[SUPPLIED RECORDS]

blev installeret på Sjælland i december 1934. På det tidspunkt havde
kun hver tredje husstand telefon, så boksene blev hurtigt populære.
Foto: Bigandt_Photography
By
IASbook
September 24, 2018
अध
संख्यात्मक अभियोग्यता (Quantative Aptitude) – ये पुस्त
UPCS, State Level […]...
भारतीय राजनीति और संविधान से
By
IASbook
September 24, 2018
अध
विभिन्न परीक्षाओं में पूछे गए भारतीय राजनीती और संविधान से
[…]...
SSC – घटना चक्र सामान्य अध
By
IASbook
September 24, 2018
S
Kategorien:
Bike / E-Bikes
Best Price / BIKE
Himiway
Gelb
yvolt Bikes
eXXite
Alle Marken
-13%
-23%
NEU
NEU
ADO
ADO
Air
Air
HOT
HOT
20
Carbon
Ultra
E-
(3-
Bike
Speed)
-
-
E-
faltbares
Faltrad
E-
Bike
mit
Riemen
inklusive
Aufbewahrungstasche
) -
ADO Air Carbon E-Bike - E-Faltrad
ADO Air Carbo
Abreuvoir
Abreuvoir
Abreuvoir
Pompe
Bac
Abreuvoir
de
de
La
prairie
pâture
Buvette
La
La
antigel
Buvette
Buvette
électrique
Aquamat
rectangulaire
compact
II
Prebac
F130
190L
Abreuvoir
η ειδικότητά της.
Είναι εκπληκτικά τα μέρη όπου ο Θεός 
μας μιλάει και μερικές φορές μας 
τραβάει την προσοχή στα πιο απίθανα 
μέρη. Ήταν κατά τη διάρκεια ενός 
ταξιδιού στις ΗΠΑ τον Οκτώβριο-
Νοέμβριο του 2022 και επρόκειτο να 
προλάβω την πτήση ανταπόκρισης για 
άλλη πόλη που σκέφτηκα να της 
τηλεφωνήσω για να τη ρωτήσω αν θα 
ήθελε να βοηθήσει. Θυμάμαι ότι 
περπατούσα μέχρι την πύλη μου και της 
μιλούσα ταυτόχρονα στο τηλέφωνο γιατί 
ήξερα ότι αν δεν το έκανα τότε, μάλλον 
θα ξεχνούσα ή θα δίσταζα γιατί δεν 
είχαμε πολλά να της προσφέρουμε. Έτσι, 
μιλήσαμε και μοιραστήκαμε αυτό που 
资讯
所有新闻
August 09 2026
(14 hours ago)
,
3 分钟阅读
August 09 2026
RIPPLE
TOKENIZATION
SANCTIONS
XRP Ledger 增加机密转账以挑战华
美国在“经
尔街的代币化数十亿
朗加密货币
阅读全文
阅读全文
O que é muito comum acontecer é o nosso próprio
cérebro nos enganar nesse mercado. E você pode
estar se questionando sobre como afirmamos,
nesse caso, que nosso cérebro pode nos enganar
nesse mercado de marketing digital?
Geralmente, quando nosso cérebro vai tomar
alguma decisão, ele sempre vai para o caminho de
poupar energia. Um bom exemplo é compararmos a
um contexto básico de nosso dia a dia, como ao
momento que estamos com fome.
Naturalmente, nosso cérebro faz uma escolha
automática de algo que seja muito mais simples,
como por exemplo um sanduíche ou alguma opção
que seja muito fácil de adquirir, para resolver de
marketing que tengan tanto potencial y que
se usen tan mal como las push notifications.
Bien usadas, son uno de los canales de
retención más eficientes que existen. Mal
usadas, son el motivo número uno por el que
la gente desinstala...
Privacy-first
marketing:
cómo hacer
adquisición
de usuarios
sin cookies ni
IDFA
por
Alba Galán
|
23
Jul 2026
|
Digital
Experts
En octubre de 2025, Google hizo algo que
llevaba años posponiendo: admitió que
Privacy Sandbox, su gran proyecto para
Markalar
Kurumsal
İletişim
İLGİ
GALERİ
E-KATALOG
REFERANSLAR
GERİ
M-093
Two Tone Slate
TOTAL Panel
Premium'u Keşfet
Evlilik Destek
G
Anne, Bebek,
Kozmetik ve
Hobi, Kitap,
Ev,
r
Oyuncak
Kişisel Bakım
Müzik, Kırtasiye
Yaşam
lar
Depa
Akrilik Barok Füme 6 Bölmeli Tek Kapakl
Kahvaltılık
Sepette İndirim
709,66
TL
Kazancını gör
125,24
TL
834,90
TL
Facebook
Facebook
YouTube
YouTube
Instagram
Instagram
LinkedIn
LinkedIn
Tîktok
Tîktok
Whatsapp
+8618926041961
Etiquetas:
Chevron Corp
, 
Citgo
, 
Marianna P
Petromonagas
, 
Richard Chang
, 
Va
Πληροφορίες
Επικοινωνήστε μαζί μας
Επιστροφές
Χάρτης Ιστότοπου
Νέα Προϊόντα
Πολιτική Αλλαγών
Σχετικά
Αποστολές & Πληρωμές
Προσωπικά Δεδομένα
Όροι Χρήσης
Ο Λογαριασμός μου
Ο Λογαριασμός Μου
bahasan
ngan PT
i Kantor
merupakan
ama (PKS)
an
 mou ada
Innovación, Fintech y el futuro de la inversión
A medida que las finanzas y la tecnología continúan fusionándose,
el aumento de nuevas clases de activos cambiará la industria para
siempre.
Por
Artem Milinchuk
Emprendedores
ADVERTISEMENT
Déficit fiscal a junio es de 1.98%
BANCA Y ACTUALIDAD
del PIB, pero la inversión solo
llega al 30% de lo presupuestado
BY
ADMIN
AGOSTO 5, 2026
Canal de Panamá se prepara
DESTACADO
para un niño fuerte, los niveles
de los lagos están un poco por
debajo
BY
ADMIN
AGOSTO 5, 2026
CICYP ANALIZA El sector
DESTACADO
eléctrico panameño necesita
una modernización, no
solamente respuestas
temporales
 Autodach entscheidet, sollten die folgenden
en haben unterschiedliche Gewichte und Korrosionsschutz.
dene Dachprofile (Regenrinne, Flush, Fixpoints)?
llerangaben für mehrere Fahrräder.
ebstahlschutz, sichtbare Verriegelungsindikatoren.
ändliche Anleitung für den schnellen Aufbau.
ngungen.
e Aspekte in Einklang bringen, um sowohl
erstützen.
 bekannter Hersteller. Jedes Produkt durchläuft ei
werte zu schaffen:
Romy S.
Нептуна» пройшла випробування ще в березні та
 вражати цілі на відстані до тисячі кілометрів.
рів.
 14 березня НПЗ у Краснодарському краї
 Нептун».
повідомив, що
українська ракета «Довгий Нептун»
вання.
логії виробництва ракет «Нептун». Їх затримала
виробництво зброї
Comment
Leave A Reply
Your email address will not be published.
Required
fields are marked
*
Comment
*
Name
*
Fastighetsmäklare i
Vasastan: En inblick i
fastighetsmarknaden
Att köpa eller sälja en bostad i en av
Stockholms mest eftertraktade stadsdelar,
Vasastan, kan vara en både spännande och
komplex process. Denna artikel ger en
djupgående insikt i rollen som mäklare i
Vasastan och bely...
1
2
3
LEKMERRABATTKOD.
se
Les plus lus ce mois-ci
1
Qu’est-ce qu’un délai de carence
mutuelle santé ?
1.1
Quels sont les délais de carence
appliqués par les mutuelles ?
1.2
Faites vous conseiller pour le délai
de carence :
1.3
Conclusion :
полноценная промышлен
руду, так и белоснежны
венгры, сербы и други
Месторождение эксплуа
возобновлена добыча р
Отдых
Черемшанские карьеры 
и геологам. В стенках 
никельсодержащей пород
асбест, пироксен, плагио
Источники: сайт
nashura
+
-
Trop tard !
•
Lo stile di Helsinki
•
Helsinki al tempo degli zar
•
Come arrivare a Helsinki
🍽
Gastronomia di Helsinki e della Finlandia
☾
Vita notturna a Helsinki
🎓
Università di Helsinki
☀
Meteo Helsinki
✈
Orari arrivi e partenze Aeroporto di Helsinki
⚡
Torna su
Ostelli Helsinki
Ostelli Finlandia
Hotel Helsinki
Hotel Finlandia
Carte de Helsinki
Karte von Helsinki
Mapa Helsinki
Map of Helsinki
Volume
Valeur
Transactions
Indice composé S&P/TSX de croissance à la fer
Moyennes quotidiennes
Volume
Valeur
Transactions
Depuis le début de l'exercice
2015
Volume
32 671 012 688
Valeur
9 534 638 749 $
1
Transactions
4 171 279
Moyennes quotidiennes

[/SUPPLIED RECORDS]

# THE TASK
What lines of the material above contain "marketing"? Return each of them.

# SOLUTION FOR THIS PROBLEM
nesse mercado de marketing digital?
marketing que tengan tanto potencial y que
marketing:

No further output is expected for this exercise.